Andrew swilled the remains of his beer and texted Sam three times, dropping more stones into the well:

laid him to rest and burnt the old house down

it’s just me in here

and i’m ready whenever

He didn’t expect a response, but he got one five minutes later as he shut the front door behind their cadre of rolling mischief. See you tonight. He stared at his phone for a beat before meeting Riley’s gaze.

“Don’t fuck it up,” Riley said.

“I won’t,” he said, but he wasn’t sure he knew how to keep the promise.

Riley led his group of four to their cars, as gaudy and unruly as ever, including the Supra, which still sported its hideous reddish mauve wrap. Their pack met at a gas station on the opposite side of the neighborhood this time. Andrew parked next to Ethan, who flicked him finger-guns when he went inside for his requisite candy bar and bottled water. The clerk eyeballed the fresh pink weals tracking up his wrists to his elbows with disdain.

Andrew curled his lip and said, “Got a problem?”

“No way, man,” the clerk said.

He crammed a quarter of the Payday in his mouth on the way out the door. Caramel stuck inside the cracks of his teeth in a stinging rush. Riley called out, “Leading tonight, Blur?”

“Yeah, sure,” he agreed thoughtlessly, then heard a familiar engine.

The WRX rolled over the bump of the entrance curb and coasted past the service station door in front of Andrew. He swigged a mouthful from his water to wash down peanut-grit, covering his burst of conflicted nerve-biting emotion. Sam parked next to his cousin and rolled his window down, languid, unmarked perfection as seen from the left side.

“Good news, I’m not blind,” he said. “I can still drive.”

“Bad joke,” Riley said.

“Who said it was a joke?” he fired right back.

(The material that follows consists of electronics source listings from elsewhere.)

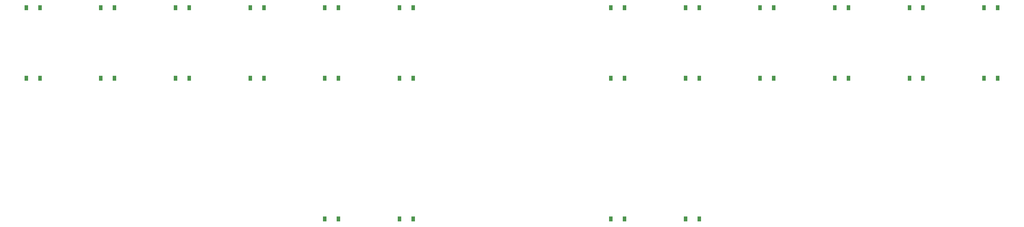
<source format=gbr>
%TF.GenerationSoftware,KiCad,Pcbnew,9.0.0*%
%TF.CreationDate,2025-03-17T14:32:24+01:00*%
%TF.ProjectId,pcb,7063622e-6b69-4636-9164-5f7063625858,v1.0.0*%
%TF.SameCoordinates,Original*%
%TF.FileFunction,Paste,Top*%
%TF.FilePolarity,Positive*%
%FSLAX46Y46*%
G04 Gerber Fmt 4.6, Leading zero omitted, Abs format (unit mm)*
G04 Created by KiCad (PCBNEW 9.0.0) date 2025-03-17 14:32:24*
%MOMM*%
%LPD*%
G01*
G04 APERTURE LIST*
%ADD10R,0.900000X1.200000*%
G04 APERTURE END LIST*
D10*
%TO.C,D1*%
X98350000Y-105000000D03*
X101650000Y-105000000D03*
%TD*%
%TO.C,D2*%
X98350000Y-88000000D03*
X101650000Y-88000000D03*
%TD*%
%TO.C,D3*%
X116350000Y-105000000D03*
X119650000Y-105000000D03*
%TD*%
%TO.C,D4*%
X116350000Y-88000000D03*
X119650000Y-88000000D03*
%TD*%
%TO.C,D5*%
X134350000Y-105000000D03*
X137650000Y-105000000D03*
%TD*%
%TO.C,D6*%
X134350000Y-88000000D03*
X137650000Y-88000000D03*
%TD*%
%TO.C,D7*%
X152350000Y-105000000D03*
X155650000Y-105000000D03*
%TD*%
%TO.C,D8*%
X152350000Y-88000000D03*
X155650000Y-88000000D03*
%TD*%
%TO.C,D9*%
X170350000Y-105000000D03*
X173650000Y-105000000D03*
%TD*%
%TO.C,D10*%
X170350000Y-88000000D03*
X173650000Y-88000000D03*
%TD*%
%TO.C,D11*%
X188350000Y-105000000D03*
X191650000Y-105000000D03*
%TD*%
%TO.C,D12*%
X188350000Y-88000000D03*
X191650000Y-88000000D03*
%TD*%
%TO.C,D13*%
X239350000Y-105000000D03*
X242650000Y-105000000D03*
%TD*%
%TO.C,D14*%
X239350000Y-88000000D03*
X242650000Y-88000000D03*
%TD*%
%TO.C,D15*%
X257350000Y-105000000D03*
X260650000Y-105000000D03*
%TD*%
%TO.C,D16*%
X257350000Y-88000000D03*
X260650000Y-88000000D03*
%TD*%
%TO.C,D17*%
X275350000Y-105000000D03*
X278650000Y-105000000D03*
%TD*%
%TO.C,D18*%
X275350000Y-88000000D03*
X278650000Y-88000000D03*
%TD*%
%TO.C,D19*%
X293350000Y-105000000D03*
X296650000Y-105000000D03*
%TD*%
%TO.C,D20*%
X293350000Y-88000000D03*
X296650000Y-88000000D03*
%TD*%
%TO.C,D21*%
X311350000Y-105000000D03*
X314650000Y-105000000D03*
%TD*%
%TO.C,D22*%
X311350000Y-88000000D03*
X314650000Y-88000000D03*
%TD*%
%TO.C,D23*%
X329350000Y-105000000D03*
X332650000Y-105000000D03*
%TD*%
%TO.C,D24*%
X329350000Y-88000000D03*
X332650000Y-88000000D03*
%TD*%
%TO.C,D25*%
X170350000Y-139000000D03*
X173650000Y-139000000D03*
%TD*%
%TO.C,D26*%
X188350000Y-139000000D03*
X191650000Y-139000000D03*
%TD*%
%TO.C,D27*%
X239350000Y-139000000D03*
X242650000Y-139000000D03*
%TD*%
%TO.C,D28*%
X257350000Y-139000000D03*
X260650000Y-139000000D03*
%TD*%
M02*

</source>
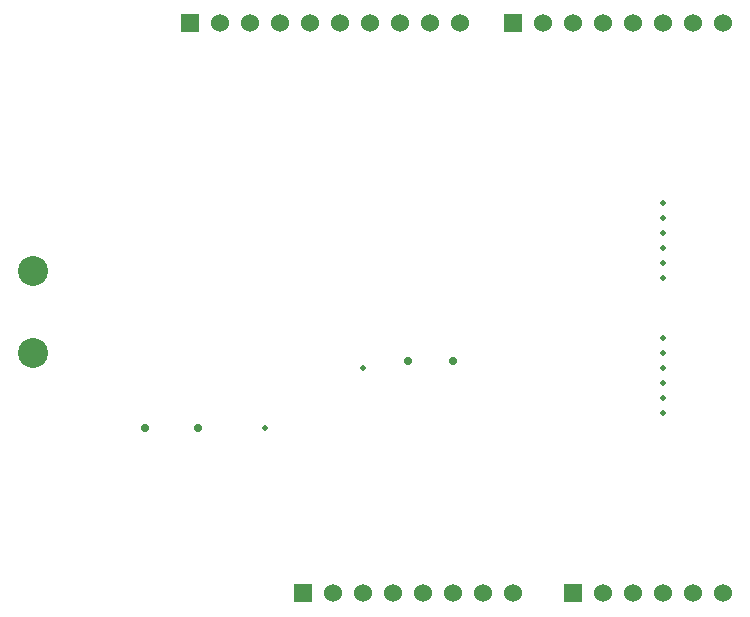
<source format=gbs>
G04*
G04 #@! TF.GenerationSoftware,Altium Limited,Altium Designer,23.0.1 (38)*
G04*
G04 Layer_Color=16711935*
%FSLAX44Y44*%
%MOMM*%
G71*
G04*
G04 #@! TF.SameCoordinates,0F5A5953-1C99-4B13-B072-97D860EFC2FA*
G04*
G04*
G04 #@! TF.FilePolarity,Negative*
G04*
G01*
G75*
%ADD22R,1.5300X1.5300*%
%ADD23C,1.5300*%
%ADD24C,2.5400*%
%ADD25C,0.5080*%
%ADD26C,0.7112*%
D22*
X184150Y508000D02*
D03*
X457200D02*
D03*
X508000Y25400D02*
D03*
X279400D02*
D03*
D23*
X209550Y508000D02*
D03*
X234950D02*
D03*
X260350D02*
D03*
X285750D02*
D03*
X311150D02*
D03*
X336550D02*
D03*
X361950D02*
D03*
X387350D02*
D03*
X412750D02*
D03*
X482600D02*
D03*
X508000D02*
D03*
X533400D02*
D03*
X558800D02*
D03*
X584200D02*
D03*
X609600D02*
D03*
X635000D02*
D03*
X533400Y25400D02*
D03*
X558800D02*
D03*
X584200D02*
D03*
X609600D02*
D03*
X635000D02*
D03*
X304800D02*
D03*
X330200D02*
D03*
X355600D02*
D03*
X381000D02*
D03*
X406400D02*
D03*
X431800D02*
D03*
X457200D02*
D03*
D24*
X50800Y228600D02*
D03*
Y298450D02*
D03*
D25*
X584200Y355600D02*
D03*
Y342900D02*
D03*
Y330200D02*
D03*
Y317500D02*
D03*
Y304800D02*
D03*
Y292100D02*
D03*
Y241300D02*
D03*
Y228600D02*
D03*
Y215900D02*
D03*
Y203200D02*
D03*
Y190500D02*
D03*
Y177800D02*
D03*
X330200Y215900D02*
D03*
X247650Y165100D02*
D03*
D26*
X406400Y222250D02*
D03*
X368300D02*
D03*
X190500Y165100D02*
D03*
X146050D02*
D03*
M02*

</source>
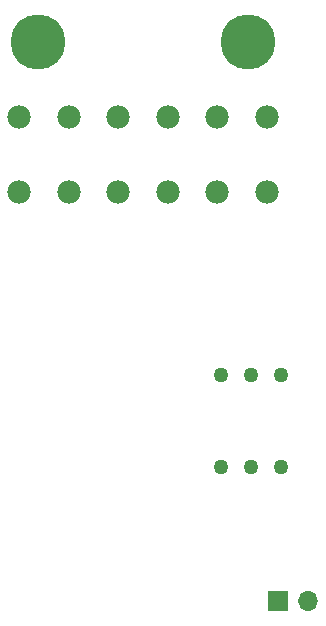
<source format=gbr>
%TF.GenerationSoftware,KiCad,Pcbnew,(6.0.8)*%
%TF.CreationDate,2023-11-13T19:04:35+01:00*%
%TF.ProjectId,BSPD-07,42535044-2d30-4372-9e6b-696361645f70,rev?*%
%TF.SameCoordinates,Original*%
%TF.FileFunction,Soldermask,Bot*%
%TF.FilePolarity,Negative*%
%FSLAX46Y46*%
G04 Gerber Fmt 4.6, Leading zero omitted, Abs format (unit mm)*
G04 Created by KiCad (PCBNEW (6.0.8)) date 2023-11-13 19:04:35*
%MOMM*%
%LPD*%
G01*
G04 APERTURE LIST*
%ADD10C,1.269000*%
%ADD11R,1.700000X1.700000*%
%ADD12O,1.700000X1.700000*%
%ADD13C,4.665000*%
%ADD14C,1.965000*%
G04 APERTURE END LIST*
D10*
%TO.C,RV1*%
X170561000Y-113715800D03*
X173101000Y-113715800D03*
X175641000Y-113715800D03*
%TD*%
%TO.C,RV2*%
X170561000Y-121500500D03*
X173101000Y-121500500D03*
X175641000Y-121500500D03*
%TD*%
D11*
%TO.C,JP1*%
X175382000Y-132842000D03*
D12*
X177922000Y-132842000D03*
%TD*%
D13*
%TO.C,J1*%
X155033800Y-85496400D03*
X172813800Y-85496400D03*
D14*
X174403800Y-91846400D03*
X170213800Y-91846400D03*
X166023800Y-91846400D03*
X161833800Y-91846400D03*
X157643800Y-91846400D03*
X153453800Y-91846400D03*
X153453800Y-98196400D03*
X157643800Y-98196400D03*
X161833800Y-98196400D03*
X166023800Y-98196400D03*
X170213800Y-98196400D03*
X174403800Y-98196400D03*
%TD*%
M02*

</source>
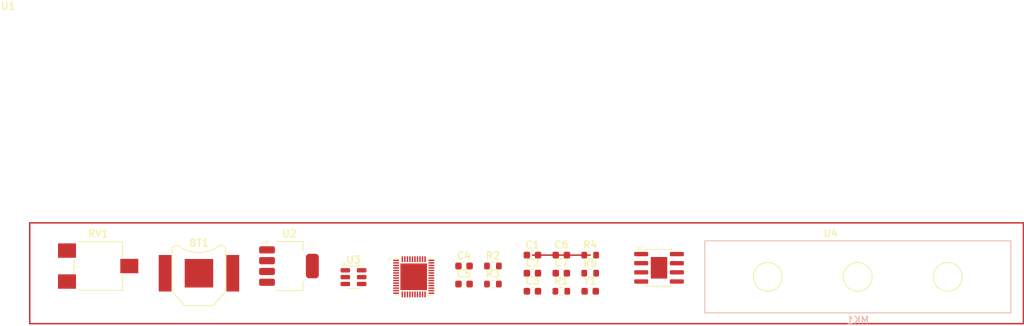
<source format=kicad_pcb>
(kicad_pcb
	(version 20240108)
	(generator "pcbnew")
	(generator_version "8.0")
	(general
		(thickness 1.6)
		(legacy_teardrops no)
	)
	(paper "A4")
	(layers
		(0 "F.Cu" signal)
		(31 "B.Cu" signal)
		(32 "B.Adhes" user "B.Adhesive")
		(33 "F.Adhes" user "F.Adhesive")
		(34 "B.Paste" user)
		(35 "F.Paste" user)
		(36 "B.SilkS" user "B.Silkscreen")
		(37 "F.SilkS" user "F.Silkscreen")
		(38 "B.Mask" user)
		(39 "F.Mask" user)
		(40 "Dwgs.User" user "User.Drawings")
		(41 "Cmts.User" user "User.Comments")
		(42 "Eco1.User" user "User.Eco1")
		(43 "Eco2.User" user "User.Eco2")
		(44 "Edge.Cuts" user)
		(45 "Margin" user)
		(46 "B.CrtYd" user "B.Courtyard")
		(47 "F.CrtYd" user "F.Courtyard")
		(48 "B.Fab" user)
		(49 "F.Fab" user)
		(50 "User.1" user)
		(51 "User.2" user)
		(52 "User.3" user)
		(53 "User.4" user)
		(54 "User.5" user)
		(55 "User.6" user)
		(56 "User.7" user)
		(57 "User.8" user)
		(58 "User.9" user)
	)
	(setup
		(pad_to_mask_clearance 0)
		(allow_soldermask_bridges_in_footprints no)
		(pcbplotparams
			(layerselection 0x00010fc_ffffffff)
			(plot_on_all_layers_selection 0x0000000_00000000)
			(disableapertmacros no)
			(usegerberextensions no)
			(usegerberattributes yes)
			(usegerberadvancedattributes yes)
			(creategerberjobfile yes)
			(dashed_line_dash_ratio 12.000000)
			(dashed_line_gap_ratio 3.000000)
			(svgprecision 4)
			(plotframeref no)
			(viasonmask no)
			(mode 1)
			(useauxorigin no)
			(hpglpennumber 1)
			(hpglpenspeed 20)
			(hpglpendiameter 15.000000)
			(pdf_front_fp_property_popups yes)
			(pdf_back_fp_property_popups yes)
			(dxfpolygonmode yes)
			(dxfimperialunits yes)
			(dxfusepcbnewfont yes)
			(psnegative no)
			(psa4output no)
			(plotreference yes)
			(plotvalue yes)
			(plotfptext yes)
			(plotinvisibletext no)
			(sketchpadsonfab no)
			(subtractmaskfromsilk no)
			(outputformat 1)
			(mirror no)
			(drillshape 1)
			(scaleselection 1)
			(outputdirectory "")
		)
	)
	(net 0 "")
	(net 1 "Net-(BT1--)")
	(net 2 "Net-(BT1-+)")
	(net 3 "Net-(U1-CAP2)")
	(net 4 "GND")
	(net 5 "Net-(U1-CAP1)")
	(net 6 "Net-(U3-V_{CC})")
	(net 7 "Net-(U1-GPIO23)")
	(net 8 "Net-(C5-Pad2)")
	(net 9 "Net-(U4A--)")
	(net 10 "Net-(MK1-+)")
	(net 11 "5V")
	(net 12 "Net-(U2-EN)")
	(net 13 "Net-(U4A-+)")
	(net 14 "unconnected-(U1-VDET_1-Pad10)")
	(net 15 "unconnected-(U1-GPIO27-Pad16)")
	(net 16 "unconnected-(U1-VDD_SDIO-Pad26)")
	(net 17 "unconnected-(U1-GPIO5-Pad34)")
	(net 18 "unconnected-(U1-MTDO-Pad21)")
	(net 19 "unconnected-(U1-VDET_2-Pad11)")
	(net 20 "unconnected-(U1-GPIO21-Pad42)")
	(net 21 "unconnected-(U1-GPIO25-Pad14)")
	(net 22 "unconnected-(U1-GPIO2-Pad22)")
	(net 23 "unconnected-(U1-GPIO22-Pad39)")
	(net 24 "unconnected-(U1-SD_DATA_1-Pad33)")
	(net 25 "unconnected-(U1-SD_CLK-Pad31)")
	(net 26 "unconnected-(U1-MTDI-Pad18)")
	(net 27 "unconnected-(U1-32K_XN-Pad13)")
	(net 28 "unconnected-(U1-U0RXD-Pad40)")
	(net 29 "Net-(U1-XTAL_P)")
	(net 30 "unconnected-(U1-GPIO16-Pad25)")
	(net 31 "Net-(U2-VOUT)")
	(net 32 "unconnected-(U1-GPIO17-Pad27)")
	(net 33 "unconnected-(U1-SD_DATA_2-Pad28)")
	(net 34 "unconnected-(U1-MTCK-Pad20)")
	(net 35 "unconnected-(U1-SENSOR_CAPN-Pad7)")
	(net 36 "Net-(U1-VDDA-Pad1)")
	(net 37 "unconnected-(U1-SENSOR_VN-Pad8)")
	(net 38 "unconnected-(U1-SD_CMD-Pad30)")
	(net 39 "unconnected-(U1-LNA_IN-Pad2)")
	(net 40 "unconnected-(U1-SD_DATA_0-Pad32)")
	(net 41 "unconnected-(U1-GPIO4-Pad24)")
	(net 42 "unconnected-(U1-SENSOR_VP-Pad5)")
	(net 43 "unconnected-(U1-GPIO18-Pad35)")
	(net 44 "unconnected-(U1-VDD3P3_CPU-Pad37)")
	(net 45 "Net-(U1-XTAL_N)")
	(net 46 "unconnected-(U1-MTMS-Pad17)")
	(net 47 "unconnected-(U1-SENSOR_CAPP-Pad6)")
	(net 48 "unconnected-(U1-U0TXD-Pad41)")
	(net 49 "unconnected-(U1-32K_XP-Pad12)")
	(net 50 "unconnected-(U1-CHIP_PU-Pad9)")
	(net 51 "unconnected-(U1-GPIO26-Pad15)")
	(net 52 "unconnected-(U1-VDD3P3_RTC-Pad19)")
	(net 53 "unconnected-(U1-GPIO19-Pad38)")
	(net 54 "unconnected-(U1-SD_DATA_3-Pad29)")
	(net 55 "unconnected-(U2-NC-Pad4)")
	(net 56 "unconnected-(U3-~{CHRG}-Pad1)")
	(net 57 "unconnected-(U3-PROG-Pad6)")
	(footprint "Capacitor_SMD:C_0603_1608Metric" (layer "F.Cu") (at 117.815 73.48))
	(footprint "ESP32-D0WD:QFN35P500X500X90-49N" (layer "F.Cu") (at 101.325 76.49))
	(footprint "Resistor_SMD:R_0603_1608Metric" (layer "F.Cu") (at 112.325 74.99))
	(footprint "Package_TO_SOT_SMD:SOT-23-6" (layer "F.Cu") (at 92.9625 76.54))
	(footprint "Package_SO:SOIC-8-1EP_3.9x4.9mm_P1.27mm_EP2.29x3mm" (layer "F.Cu") (at 135.395 75.24))
	(footprint "Capacitor_SMD:C_0603_1608Metric" (layer "F.Cu") (at 125.835 78.5))
	(footprint "Potentiometer_SMD:Potentiometer_ACP_CA6-VSMD_Vertical" (layer "F.Cu") (at 57.5 75))
	(footprint "Battery:BatteryHolder_Keystone_2998_1x6.8mm" (layer "F.Cu") (at 71.5 76))
	(footprint "Capacitor_SMD:C_0603_1608Metric" (layer "F.Cu") (at 108.315 74.99))
	(footprint "Resistor_SMD:R_0603_1608Metric" (layer "F.Cu") (at 125.835 73.48))
	(footprint "Resistor_SMD:R_0603_1608Metric" (layer "F.Cu") (at 112.325 77.5))
	(footprint "Capacitor_SMD:C_0603_1608Metric" (layer "F.Cu") (at 117.815 78.5))
	(footprint "Resistor_SMD:R_0603_1608Metric" (layer "F.Cu") (at 121.825 78.5))
	(footprint "Capacitor_SMD:C_0603_1608Metric" (layer "F.Cu") (at 121.825 73.48))
	(footprint "Capacitor_SMD:C_0603_1608Metric" (layer "F.Cu") (at 108.315 77.5))
	(footprint "Capacitor_SMD:C_0603_1608Metric" (layer "F.Cu") (at 117.815 75.99))
	(footprint "Resistor_SMD:R_0603_1608Metric" (layer "F.Cu") (at 125.835 75.99))
	(footprint "Capacitor_SMD:C_0603_1608Metric" (layer "F.Cu") (at 121.825 75.99))
	(footprint "MountingEquipment:DINRailAdapter_3xM3_PhoenixContact_1201578" (layer "F.Cu") (at 163 76.5))
	(footprint "Package_TO_SOT_SMD:SOT-223-5" (layer "F.Cu") (at 84 75))
	(gr_line
		(start 186 83)
		(end 48 83)
		(stroke
			(width 0.2)
			(type default)
		)
		(layer "F.Cu")
		(uuid "254f039a-7ed0-4bcb-8d14-65b7ab0899e8")
	)
	(gr_line
		(start 48 69)
		(end 186 69)
		(stroke
			(width 0.2)
			(type default)
		)
		(layer "F.Cu")
		(uuid "8c47e23e-fc57-47d8-ba90-6a5d7cddcb11")
	)
	(gr_line
		(start 186 83)
		(end 186 69)
		(stroke
			(width 0.2)
			(type default)
		)
		(layer "F.Cu")
		(uuid "9715a7e6-4040-4d95-ab2c-b3478be7a189")
	)
	(gr_line
		(start 48 83)
		(end 48 69)
		(stroke
			(width 0.2)
			(type default)
		)
		(layer "F.Cu")
		(uuid "ab9f614b-eeb0-4919-9e27-cdb97c05f6a4")
	)
	(gr_line
		(start 117.815 73.48)
		(end 125.835 73.48)
		(stroke
			(width 0.2)
			(type default)
		)
		(layer "F.Cu")
		(uuid "e773d126-24e5-473c-9f36-0339c6609496")
	)
)

</source>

Andrew approached them, breathless for no reason and drinking in the sight of Sam, in his car where he belonged, like a parched man in a desert. A matte black patch covered one half of Sam’s arresting stare, but the visible eye regarded him with the ferocity he had been missing.

“Y’all go on,” Andrew said to Riley as he strode past the Mazda. “We’ll text and catch up, after.”

He didn’t wait to see if his direction was followed, just opened the passenger door of the WRX and flopped inside, the closest he’d been to Sam in far too long. Time and distance hadn’t cooled his interest while he settled into himself as a single man. The passenger seat was as comfortable as he remembered.

Sam scratched his own chin, nails scraping over stubble with a rasp, and said, “You got something to tell me?”

“Yeah, I do.” Andrew chewed the inside of his cheek. Words piled up in his throat. He hadn’t explained himself much to Sam since he’d moved to Nashville, but this was the one time he needed to be direct. He fought the urge to blurt out a grandiose, ill-conceived, revealing offer, do you want to open a garage together, or something like that. Instead he said, “I thought about the whole thing, start to finish. How much you did for me and how much I didn’t do for you, just kept taking. And I know I want to do shit for you, with you. I do.” He sipped a quick shaken breath and finished with crushing simplicity. “You’re worth it to me.”